Problems
(1) In the text on 2021 YOLO variants, which benefit of FPNs did the YOLOF authors find far less critical than the divide-and-conquer benefit?
(2) Pick up the text on 2021 YOLO variants after its last sentence and carry it on in the same technical voice.

Reading text
Top YOLO Variants Of 2021

Mar 25, 2022

Object detection aims to mark the region of the image that contains objects with bounding boxes and classify them. This ability to recognize the Region-Of-Interest (ROI) makes it fundamental to many downstream tasks, such as object tracking, image segmentation, landmark detection, and more. The YOLO family of models is among the most prominent object detectors due to their ability to provide state-of-the-art performance in real-time. 2021 has been an eventful year for YOLO, we have seen the introduction of five new models.

| The list is chronological.

YOLOF

Feature pyramids are a common construct in state-of-the-art object detection models. The general perception is that the success of FPNs is due to the fusion of multiple-level features, not the divide-and-conquer function. The authors of You Only Look One-level Feature, YOLOF, studied the influence of FPN’s two benefits individually. They came to the conclusion that the multi-scale feature fusion benefit of FPNs is far away less critical than the divide-and-conquer benefit.

[Extracted data entries]
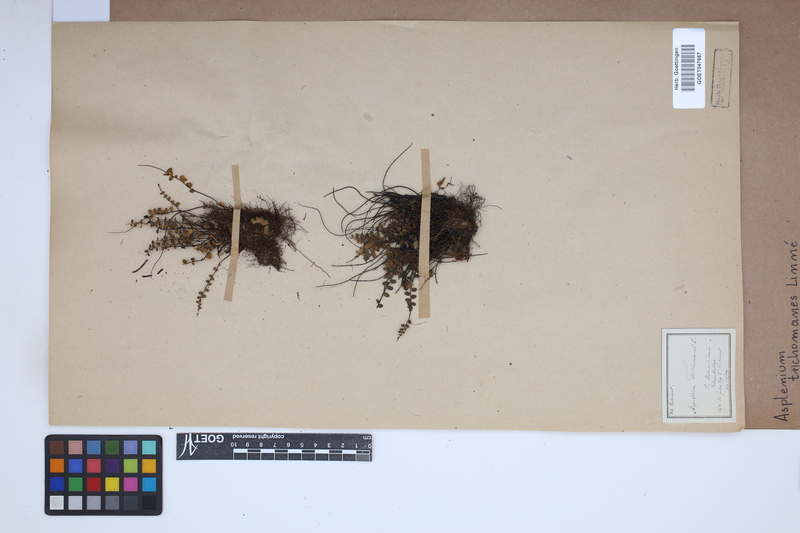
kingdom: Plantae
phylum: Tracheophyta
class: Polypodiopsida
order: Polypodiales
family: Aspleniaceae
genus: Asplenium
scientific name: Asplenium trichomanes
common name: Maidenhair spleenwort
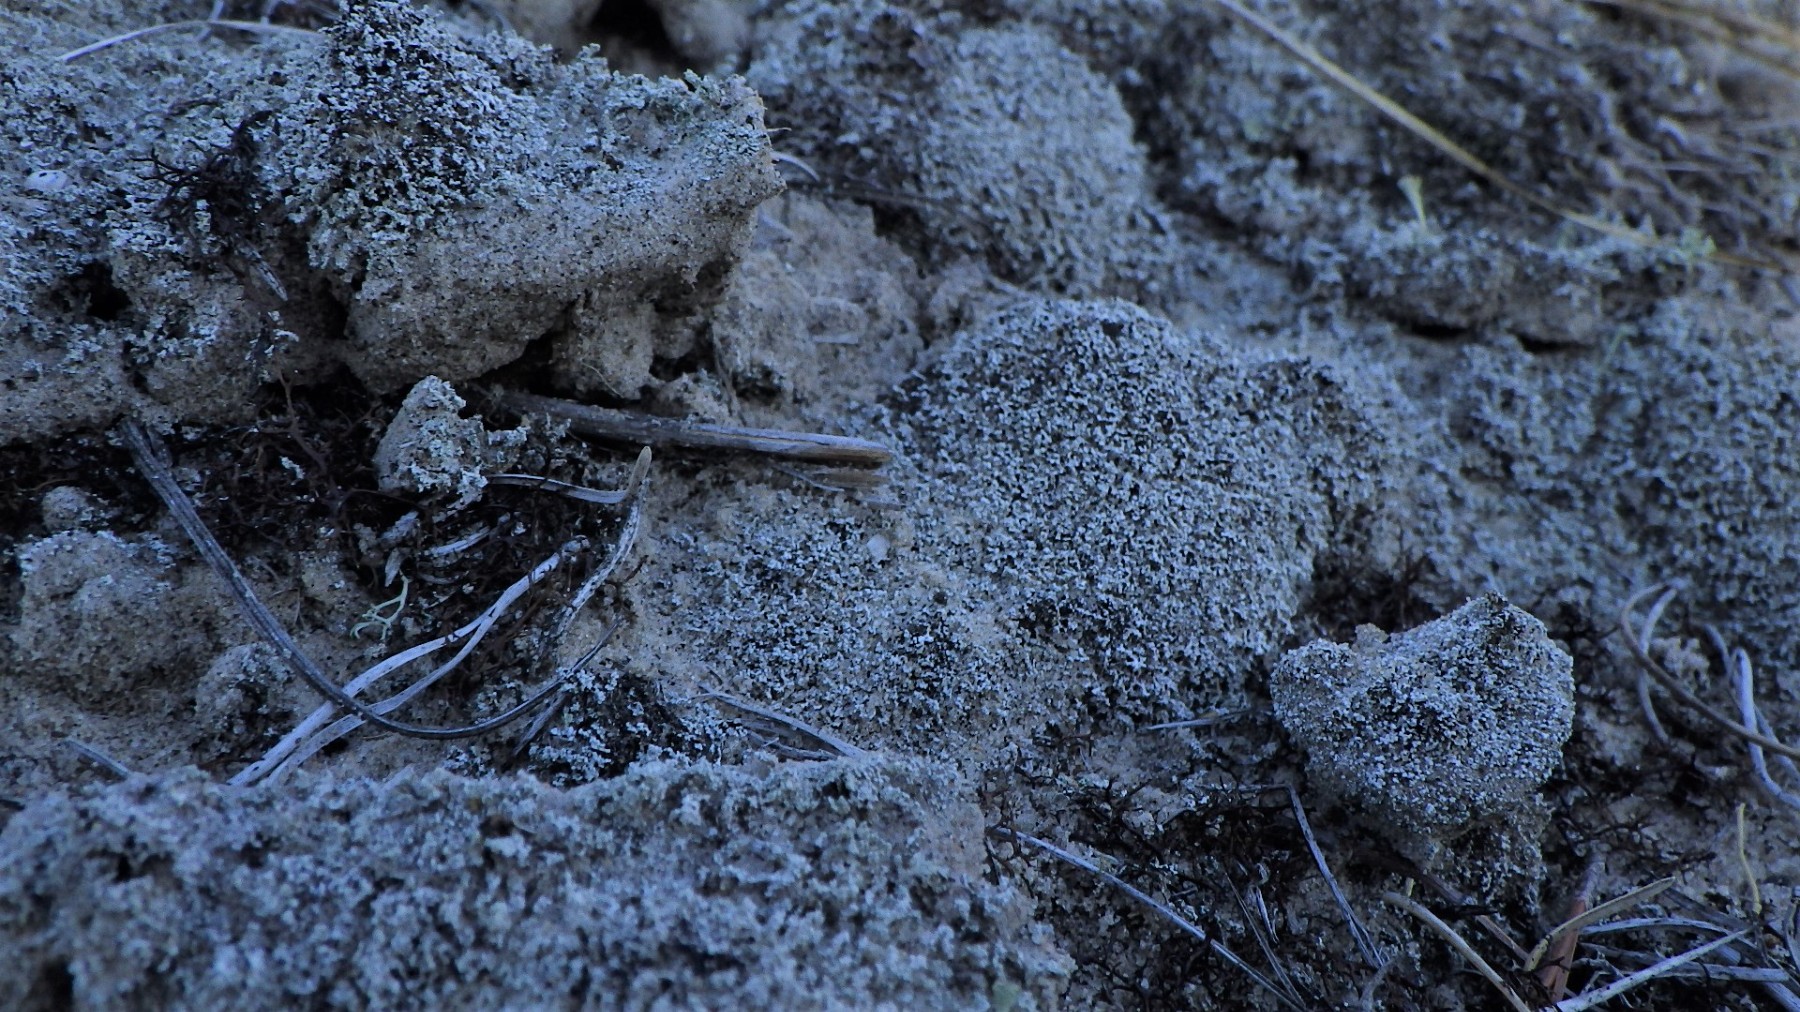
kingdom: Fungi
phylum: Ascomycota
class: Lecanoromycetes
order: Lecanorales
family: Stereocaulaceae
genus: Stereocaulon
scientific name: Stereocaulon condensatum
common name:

Answers for this exercise
(1) The multi-scale feature fusion benefit.

(2)
The sketch of YOLOF, which consists of three main components: the backbone, the encoder, and the decoder.

Based on the findings they created YOLOF, a straightforward and efficient framework with single-level features. It achieved results on par with its multi-feature counterparts with a 2.5 × speed up against RetinaNet+ and 7 x speed up against DETR.

You can read more about YOLOF here.

YOLOR 

Looking at the same data features from different angles allows humans to answer a plethora of questions, something that’s not currently feasible for CNNs

Humans learn on two levels, through purposeful learning (explicit knowledge), and subconsciously (implicit knowledge). It is the combination of these two that enables humans to process data so efficiently, even unseen data. In addition to that, humans can analyze the same data points from different perspectives for different objectives. On the other hand, convolutional neural networks only look at data from a single perspective, and the features outputted by CNNs are limited to one task. This is because CNNs only make use of the features from output neurons, the explicit knowledge; while ignoring the abundant implicit knowledge.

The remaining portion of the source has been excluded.